Adam Broomberg and Oliver Chanarin have become the first duo to win the Deutsche Börse Photography Prize. At an award ceremony held last night at The Photographers’ Gallery in London, the collaborators of 15 years were presented with the £30,000 award by film Director Mike Figgis.

The prize is awarded to a photographer of any nationality for their significant contribution to the medium of photography in Europe, either through an exhibition or publication. The 2013 award was for work between 1 October 2011 and 30 September 2012.

Broomberg and Chanarin were selected for their challenging War Primer 2 – a limited edition photobook comprising just 200 copies. The project involved the artists physically inserting images culled from the Internet and mobile phones that focus on the so called ‘war on terror’, into Bertolt Brecht’s publication War Primer (1955). The original offers an unsettling combination of World War II newspaper clippings with short, four-line poems which he referred to as hieroglyphics. Broomberg and Chanarin’s intervention serves to unravel the manner in which contemporary conflict is imaged and disseminated with due diligence and intelligence.

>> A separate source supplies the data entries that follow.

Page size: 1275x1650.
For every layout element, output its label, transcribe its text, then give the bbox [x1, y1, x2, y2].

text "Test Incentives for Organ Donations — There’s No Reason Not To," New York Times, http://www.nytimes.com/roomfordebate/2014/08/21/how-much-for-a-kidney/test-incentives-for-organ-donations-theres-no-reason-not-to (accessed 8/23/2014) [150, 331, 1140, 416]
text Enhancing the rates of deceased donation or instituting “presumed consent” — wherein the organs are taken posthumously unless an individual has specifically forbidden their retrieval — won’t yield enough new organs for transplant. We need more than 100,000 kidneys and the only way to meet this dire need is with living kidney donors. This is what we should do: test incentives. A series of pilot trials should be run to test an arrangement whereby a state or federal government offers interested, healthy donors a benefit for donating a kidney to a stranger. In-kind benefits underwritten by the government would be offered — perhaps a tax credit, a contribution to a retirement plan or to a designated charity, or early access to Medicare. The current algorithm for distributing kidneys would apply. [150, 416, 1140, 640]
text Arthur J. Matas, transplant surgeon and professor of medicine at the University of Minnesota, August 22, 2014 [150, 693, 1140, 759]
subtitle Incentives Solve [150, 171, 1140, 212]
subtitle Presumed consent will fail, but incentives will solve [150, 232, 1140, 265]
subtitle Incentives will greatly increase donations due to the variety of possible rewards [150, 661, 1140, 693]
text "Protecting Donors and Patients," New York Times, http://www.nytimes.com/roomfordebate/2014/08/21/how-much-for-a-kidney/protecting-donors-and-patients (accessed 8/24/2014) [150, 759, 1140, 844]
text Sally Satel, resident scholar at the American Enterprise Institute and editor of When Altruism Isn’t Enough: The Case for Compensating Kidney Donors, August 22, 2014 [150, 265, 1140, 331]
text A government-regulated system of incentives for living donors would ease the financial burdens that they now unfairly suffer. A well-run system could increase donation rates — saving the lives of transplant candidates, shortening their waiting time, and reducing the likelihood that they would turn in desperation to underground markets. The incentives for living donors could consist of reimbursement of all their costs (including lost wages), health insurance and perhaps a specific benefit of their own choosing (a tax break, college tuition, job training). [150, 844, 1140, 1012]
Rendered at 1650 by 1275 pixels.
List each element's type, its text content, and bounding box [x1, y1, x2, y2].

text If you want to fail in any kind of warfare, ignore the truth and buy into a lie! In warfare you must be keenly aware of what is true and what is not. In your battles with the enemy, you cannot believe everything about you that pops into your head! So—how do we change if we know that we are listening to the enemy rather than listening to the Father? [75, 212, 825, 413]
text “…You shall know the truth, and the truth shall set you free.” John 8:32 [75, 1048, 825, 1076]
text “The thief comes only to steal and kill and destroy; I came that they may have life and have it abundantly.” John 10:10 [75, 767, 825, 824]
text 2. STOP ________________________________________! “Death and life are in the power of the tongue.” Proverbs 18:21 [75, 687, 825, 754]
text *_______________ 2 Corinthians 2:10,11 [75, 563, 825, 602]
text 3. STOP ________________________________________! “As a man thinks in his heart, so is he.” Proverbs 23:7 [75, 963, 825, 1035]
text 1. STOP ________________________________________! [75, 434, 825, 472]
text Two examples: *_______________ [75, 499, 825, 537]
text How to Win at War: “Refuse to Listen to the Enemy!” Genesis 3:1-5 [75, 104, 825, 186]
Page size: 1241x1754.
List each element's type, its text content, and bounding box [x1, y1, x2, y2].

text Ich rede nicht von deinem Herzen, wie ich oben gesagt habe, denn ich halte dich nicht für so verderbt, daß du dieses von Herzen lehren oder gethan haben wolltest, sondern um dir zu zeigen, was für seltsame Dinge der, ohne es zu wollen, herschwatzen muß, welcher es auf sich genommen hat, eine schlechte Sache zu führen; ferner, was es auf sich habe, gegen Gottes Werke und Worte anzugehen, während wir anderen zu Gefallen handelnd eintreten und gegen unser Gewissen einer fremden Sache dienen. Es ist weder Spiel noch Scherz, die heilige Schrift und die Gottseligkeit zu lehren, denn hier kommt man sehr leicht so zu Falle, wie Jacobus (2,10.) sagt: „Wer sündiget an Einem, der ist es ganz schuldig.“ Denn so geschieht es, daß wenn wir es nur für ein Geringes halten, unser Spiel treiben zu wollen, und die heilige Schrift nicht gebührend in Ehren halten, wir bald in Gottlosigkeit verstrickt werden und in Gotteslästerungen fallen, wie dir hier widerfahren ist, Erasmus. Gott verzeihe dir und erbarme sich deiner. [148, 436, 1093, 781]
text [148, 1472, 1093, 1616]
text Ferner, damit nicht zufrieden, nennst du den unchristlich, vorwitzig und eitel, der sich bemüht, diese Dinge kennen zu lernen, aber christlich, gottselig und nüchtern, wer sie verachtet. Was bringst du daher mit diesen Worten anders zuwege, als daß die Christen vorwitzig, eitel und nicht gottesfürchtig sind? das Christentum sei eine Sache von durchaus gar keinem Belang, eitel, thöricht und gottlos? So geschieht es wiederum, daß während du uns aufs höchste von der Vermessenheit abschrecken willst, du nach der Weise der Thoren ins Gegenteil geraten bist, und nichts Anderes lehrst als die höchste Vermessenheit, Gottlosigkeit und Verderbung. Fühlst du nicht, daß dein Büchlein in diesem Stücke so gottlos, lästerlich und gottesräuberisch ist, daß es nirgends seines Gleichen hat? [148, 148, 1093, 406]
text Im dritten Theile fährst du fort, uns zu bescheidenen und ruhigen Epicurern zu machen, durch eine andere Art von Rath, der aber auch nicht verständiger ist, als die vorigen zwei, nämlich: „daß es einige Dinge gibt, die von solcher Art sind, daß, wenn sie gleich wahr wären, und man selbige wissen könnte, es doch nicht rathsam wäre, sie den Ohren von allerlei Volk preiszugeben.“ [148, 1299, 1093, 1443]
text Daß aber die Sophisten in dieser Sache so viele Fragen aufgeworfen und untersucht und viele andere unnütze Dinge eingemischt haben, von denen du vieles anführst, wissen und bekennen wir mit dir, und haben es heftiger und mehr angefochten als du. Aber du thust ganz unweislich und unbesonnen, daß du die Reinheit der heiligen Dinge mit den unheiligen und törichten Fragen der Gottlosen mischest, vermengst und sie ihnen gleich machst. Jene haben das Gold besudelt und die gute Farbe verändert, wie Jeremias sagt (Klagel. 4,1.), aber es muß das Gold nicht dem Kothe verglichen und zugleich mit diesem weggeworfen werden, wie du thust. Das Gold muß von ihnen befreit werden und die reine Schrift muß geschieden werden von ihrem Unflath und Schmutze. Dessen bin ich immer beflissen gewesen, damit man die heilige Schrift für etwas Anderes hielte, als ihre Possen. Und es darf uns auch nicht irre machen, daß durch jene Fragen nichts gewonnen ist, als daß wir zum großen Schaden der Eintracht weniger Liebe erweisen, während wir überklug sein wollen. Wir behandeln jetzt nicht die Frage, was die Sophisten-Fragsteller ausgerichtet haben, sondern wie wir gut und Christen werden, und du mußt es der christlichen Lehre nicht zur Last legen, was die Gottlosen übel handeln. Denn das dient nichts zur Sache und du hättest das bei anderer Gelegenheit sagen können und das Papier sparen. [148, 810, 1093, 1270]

Given their prolific output over the past twelve months in particular, there should be no question of the duo’s impact and importance to the direction the medium of photography is taking. The decision does, however, represent something of a crisis in what constitutes photographic practice today. It throws out traditional notions of authorship, with appropriation and recontextualisation becoming increasingly commonplace. Traditional modes of documentary photography, such as that of Chris Killip, one of the other finalists, feels almost radical by comparison.

Bold and powerful

In their acceptance speech, the pair paid tribute to the late Gigi Giannuzzi, founder and publisher of Trolley Books, who released the duo’s first photobook Ghetto in 2003: “We would like to thank somebody who is no longer with us, Gigi Giannuzzi, who died 200 years too early.” Pointing heavenwards, they said: “He would be proud, though he’s probably not up there but wherever the drinks are being served.”

Brett Rogers, Director of The Photographers’ Gallery and non voting chair, said: “The jury awarded the Prize to Broomberg and Chanarin for their bold and powerful reimagining of Brecht’s War Primer. They applauded the way in which the project pushed the boundaries of the medium, exploring the complex relationship between image and text while drawing on elements from both the past history of photography and the present image economy.”

This year’s jury members were Joan Fontcuberta, artist; Andrea Holzherr, Exhibition Manager, Magnum; Karol Hordziej, Artistic Director, Krakow Photomonth; and Anne-Marie Beckmann, Curator, Art Collection Deutsche Börse, Germany.

It’s been an eventful week for the pair, both personally and professionally, with the award coinciding with Broomberg’s wife giving birth to their second child as well as the launch of their hugely anticipated and most controversial work thus far, Holy Bible – a photobook in which images of violence, calamity and disaster mined from The Archive of Modern Conflict have been overlaid on pages of the King James Bible.

The Deutsche Börse Photography Prize 2013 continues at The Photographers’ Gallery, London, until 30 June 2013.
It will be followed by a presentation at the Deutsche B̦rse headquarters in Frankfurt/Eschborn from 12 September Р31 October 2013.